Did you want to take question 10? Because I asked a bunch in a row?

SPEAKER_01:

It doesn't matter. Go ahead and ask I there's a floating here.

SPEAKER_00:

Question number 10 is You're at a bar and someone says, Tell me why I should watch your next film. What's your 30-second pitch?

SPEAKER_02:

My next film? Are we talking Sweetie? Oh, sure. Sure. In general? Yeah. Um Sweetie. I would say that I have been I've had a deep passion for film since my mom took me to see Jurassic Park in the summer of 1993, which would have clocked me at three and a half years old. Um and everything that I do now is devoted to protecting and loving films and filmmaking. Um, and I just hope that every project that I make, um, you can see that in the craft of it all, and that's why I would hope you'd want to watch my next movie. Beautiful answer.

SPEAKER_01:

We'll just do the last call and then we're all done. Great. Yeah, another one a super long-running guest, but no, this has been great conversation. So thank you. Yeah. And uh, yeah, so I guess we ask every guest this question. Um, we just frame it as what's one piece of advice you were given in your lifetime? It could be from anybody that you just want to share with us today. And it can come from any walk of life, any show.

SPEAKER_02:

Sure. First thing that comes to mind, um, I worked with that show Wolfville that I mentioned was optioned by Alan Hawke and his company Take the Shot up in Newfoundland. Alan Hawko told me early in my career to pay my taxes.
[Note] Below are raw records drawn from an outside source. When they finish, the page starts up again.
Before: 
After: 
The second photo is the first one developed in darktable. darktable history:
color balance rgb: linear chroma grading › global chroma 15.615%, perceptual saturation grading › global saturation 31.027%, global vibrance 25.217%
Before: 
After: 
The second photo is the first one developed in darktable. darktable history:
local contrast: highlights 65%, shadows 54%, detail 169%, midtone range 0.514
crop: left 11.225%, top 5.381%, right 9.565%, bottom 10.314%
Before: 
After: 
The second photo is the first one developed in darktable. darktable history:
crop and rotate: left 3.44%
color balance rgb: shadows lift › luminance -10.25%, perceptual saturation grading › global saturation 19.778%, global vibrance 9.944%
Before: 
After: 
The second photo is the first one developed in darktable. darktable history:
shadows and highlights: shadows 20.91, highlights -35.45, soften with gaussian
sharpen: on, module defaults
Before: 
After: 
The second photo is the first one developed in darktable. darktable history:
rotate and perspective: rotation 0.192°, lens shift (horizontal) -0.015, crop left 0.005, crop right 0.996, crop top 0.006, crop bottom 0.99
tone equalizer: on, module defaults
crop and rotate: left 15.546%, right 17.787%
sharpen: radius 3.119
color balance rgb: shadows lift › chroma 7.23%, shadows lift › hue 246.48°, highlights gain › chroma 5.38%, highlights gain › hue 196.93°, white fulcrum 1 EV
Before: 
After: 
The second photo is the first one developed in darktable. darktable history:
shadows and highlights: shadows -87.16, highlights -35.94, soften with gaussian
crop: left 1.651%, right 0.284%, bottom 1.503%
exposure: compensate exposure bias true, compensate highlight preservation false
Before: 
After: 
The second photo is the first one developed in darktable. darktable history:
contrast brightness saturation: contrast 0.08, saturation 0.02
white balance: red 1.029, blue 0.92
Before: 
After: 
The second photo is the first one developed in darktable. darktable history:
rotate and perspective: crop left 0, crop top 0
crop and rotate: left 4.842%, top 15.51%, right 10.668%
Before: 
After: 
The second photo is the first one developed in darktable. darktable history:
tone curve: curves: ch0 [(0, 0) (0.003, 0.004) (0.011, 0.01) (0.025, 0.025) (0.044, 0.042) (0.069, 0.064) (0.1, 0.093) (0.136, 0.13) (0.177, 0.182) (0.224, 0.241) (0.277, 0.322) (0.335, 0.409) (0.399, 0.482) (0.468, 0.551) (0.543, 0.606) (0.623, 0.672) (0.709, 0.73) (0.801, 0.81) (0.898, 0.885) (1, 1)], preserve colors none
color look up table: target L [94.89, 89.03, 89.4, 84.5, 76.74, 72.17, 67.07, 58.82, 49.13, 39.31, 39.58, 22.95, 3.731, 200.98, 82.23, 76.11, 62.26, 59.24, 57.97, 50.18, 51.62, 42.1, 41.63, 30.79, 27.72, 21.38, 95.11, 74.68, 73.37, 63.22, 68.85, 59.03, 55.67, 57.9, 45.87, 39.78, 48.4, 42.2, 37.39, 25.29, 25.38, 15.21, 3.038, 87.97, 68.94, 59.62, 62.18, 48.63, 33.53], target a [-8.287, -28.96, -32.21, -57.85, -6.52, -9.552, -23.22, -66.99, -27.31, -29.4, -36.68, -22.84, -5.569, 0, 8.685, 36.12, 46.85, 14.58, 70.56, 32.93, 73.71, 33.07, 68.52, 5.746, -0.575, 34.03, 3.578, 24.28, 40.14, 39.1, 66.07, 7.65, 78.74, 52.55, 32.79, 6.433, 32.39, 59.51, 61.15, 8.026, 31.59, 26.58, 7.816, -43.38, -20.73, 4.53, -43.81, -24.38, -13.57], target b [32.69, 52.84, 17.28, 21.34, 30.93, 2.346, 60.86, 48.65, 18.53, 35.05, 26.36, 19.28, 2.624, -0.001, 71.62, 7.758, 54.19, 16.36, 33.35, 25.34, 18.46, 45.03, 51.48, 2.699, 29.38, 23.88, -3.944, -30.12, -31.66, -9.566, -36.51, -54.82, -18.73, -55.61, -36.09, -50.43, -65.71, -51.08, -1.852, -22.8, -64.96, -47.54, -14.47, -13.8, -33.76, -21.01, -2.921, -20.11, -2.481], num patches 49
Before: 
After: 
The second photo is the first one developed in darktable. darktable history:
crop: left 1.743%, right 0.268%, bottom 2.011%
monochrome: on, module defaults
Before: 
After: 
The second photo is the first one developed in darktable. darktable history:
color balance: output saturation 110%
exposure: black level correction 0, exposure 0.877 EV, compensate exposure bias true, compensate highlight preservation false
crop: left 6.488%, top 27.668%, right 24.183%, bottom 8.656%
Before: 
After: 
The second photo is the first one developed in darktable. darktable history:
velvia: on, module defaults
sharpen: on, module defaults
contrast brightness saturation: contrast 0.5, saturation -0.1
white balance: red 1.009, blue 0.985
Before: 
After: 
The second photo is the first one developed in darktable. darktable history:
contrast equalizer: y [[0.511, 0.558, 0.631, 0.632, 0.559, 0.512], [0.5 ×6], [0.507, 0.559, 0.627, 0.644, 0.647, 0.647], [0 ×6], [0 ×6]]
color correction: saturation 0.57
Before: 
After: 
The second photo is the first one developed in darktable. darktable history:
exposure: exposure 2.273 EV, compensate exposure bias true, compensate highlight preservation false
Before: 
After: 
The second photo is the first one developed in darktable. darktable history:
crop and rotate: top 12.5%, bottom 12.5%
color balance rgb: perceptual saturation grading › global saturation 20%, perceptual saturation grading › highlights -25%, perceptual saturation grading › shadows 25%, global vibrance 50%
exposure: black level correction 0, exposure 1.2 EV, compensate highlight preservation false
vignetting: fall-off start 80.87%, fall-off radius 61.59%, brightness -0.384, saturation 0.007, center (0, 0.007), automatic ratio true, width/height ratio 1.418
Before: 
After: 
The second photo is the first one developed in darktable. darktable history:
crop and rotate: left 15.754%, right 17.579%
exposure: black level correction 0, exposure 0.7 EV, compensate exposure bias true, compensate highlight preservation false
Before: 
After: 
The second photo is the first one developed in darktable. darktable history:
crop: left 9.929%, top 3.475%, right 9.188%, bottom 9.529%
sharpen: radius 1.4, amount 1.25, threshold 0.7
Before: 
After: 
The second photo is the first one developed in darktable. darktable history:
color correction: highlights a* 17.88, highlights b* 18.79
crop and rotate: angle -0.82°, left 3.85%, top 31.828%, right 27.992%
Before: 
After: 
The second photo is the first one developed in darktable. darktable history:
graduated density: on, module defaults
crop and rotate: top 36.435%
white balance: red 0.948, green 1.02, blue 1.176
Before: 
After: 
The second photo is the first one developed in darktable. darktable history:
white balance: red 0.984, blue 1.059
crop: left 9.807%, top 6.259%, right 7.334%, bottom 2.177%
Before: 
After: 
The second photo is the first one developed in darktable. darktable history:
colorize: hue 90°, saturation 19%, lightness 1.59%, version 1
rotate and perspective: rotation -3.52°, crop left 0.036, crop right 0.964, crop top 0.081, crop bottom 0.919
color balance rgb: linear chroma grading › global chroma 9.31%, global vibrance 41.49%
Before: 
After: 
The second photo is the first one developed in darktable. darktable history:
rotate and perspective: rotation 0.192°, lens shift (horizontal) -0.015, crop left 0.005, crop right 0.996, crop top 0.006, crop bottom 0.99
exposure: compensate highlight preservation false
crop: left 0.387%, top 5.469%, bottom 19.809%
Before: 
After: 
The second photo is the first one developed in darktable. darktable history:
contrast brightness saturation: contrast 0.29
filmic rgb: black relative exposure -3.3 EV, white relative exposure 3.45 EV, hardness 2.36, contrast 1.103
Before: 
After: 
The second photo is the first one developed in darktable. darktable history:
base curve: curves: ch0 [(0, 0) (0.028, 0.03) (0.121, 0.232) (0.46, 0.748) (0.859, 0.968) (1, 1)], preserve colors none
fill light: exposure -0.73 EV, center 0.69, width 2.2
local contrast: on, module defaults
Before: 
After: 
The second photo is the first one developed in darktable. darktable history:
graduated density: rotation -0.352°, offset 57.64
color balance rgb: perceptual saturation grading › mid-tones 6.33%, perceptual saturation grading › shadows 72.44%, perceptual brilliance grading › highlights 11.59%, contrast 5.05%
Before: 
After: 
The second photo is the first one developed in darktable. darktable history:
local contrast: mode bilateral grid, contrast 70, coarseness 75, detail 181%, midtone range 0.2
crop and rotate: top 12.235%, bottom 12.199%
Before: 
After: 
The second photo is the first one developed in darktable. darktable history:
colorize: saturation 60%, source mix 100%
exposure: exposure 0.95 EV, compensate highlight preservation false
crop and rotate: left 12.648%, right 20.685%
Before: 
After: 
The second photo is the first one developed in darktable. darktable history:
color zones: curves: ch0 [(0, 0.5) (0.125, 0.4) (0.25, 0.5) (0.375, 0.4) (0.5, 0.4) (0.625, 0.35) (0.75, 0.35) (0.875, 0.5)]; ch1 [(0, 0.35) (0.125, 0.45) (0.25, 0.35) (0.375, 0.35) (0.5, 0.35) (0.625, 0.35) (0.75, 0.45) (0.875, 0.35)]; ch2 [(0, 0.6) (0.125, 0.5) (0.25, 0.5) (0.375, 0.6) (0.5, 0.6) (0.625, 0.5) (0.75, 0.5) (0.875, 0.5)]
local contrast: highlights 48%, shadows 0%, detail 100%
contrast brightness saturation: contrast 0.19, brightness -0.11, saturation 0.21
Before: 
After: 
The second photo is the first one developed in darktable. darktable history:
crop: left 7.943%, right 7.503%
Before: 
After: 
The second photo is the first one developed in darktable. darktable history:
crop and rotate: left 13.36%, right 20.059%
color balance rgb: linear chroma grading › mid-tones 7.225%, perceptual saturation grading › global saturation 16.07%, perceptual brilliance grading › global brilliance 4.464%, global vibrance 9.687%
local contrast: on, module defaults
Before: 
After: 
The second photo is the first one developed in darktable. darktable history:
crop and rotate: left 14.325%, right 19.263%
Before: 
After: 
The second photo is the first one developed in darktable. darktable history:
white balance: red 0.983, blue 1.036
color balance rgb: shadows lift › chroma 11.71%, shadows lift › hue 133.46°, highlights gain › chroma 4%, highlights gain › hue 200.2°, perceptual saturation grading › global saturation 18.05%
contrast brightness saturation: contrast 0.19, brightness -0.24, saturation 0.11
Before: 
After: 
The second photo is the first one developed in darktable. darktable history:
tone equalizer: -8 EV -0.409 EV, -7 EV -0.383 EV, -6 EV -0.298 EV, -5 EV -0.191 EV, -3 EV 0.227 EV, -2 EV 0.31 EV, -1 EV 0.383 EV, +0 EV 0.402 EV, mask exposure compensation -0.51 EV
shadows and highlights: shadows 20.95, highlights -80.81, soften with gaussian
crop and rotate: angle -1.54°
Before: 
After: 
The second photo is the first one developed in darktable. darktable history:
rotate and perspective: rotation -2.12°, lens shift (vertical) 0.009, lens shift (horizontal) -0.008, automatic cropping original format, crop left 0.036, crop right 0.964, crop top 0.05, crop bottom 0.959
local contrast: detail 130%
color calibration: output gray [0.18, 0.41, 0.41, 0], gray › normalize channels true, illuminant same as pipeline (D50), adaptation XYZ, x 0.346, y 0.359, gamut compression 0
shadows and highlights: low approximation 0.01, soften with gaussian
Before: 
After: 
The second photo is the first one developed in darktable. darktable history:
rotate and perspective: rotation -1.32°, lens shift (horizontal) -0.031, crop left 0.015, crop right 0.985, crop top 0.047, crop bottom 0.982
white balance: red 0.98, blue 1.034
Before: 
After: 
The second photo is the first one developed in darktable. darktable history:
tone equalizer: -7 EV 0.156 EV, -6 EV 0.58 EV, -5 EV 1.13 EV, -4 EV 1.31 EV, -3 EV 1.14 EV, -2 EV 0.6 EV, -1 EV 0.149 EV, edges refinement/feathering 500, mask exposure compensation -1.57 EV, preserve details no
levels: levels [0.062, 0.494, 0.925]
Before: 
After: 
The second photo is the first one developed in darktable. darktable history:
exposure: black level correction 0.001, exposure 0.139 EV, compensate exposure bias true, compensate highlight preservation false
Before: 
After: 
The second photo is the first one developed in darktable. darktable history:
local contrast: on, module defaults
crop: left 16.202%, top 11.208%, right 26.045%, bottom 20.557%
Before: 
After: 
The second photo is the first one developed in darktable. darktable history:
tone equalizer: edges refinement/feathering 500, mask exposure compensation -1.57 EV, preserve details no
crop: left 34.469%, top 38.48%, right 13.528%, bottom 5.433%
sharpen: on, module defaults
And that is something that is not like necessarily a sexy thing, but there are times where you get pretty excited about keeping the taxes on certain paychecks. Um, pay your taxes for sure. My dad always instilled in me like if you're gonna work on something like go all in, um lower your shoulder, never your head. That was always a big one that I love. All those old sports analogies, like never let a wind go to your head or a loss to your heart. That's another good one.

SPEAKER_01:

Nice.

SPEAKER_02:

I'd I'd go with that. And that was uh that was public enemy who said that. Never let a wind go to your head or a loss to your heart. So that's my answer.

SPEAKER_01:

Great answer, dude. Cheers. Thank you very much so much. Thank you so much. And we'll uh we want to see have you back when that movie's finished. Uh the next one.

SPEAKER_03:

All right, so happy to be a good thing.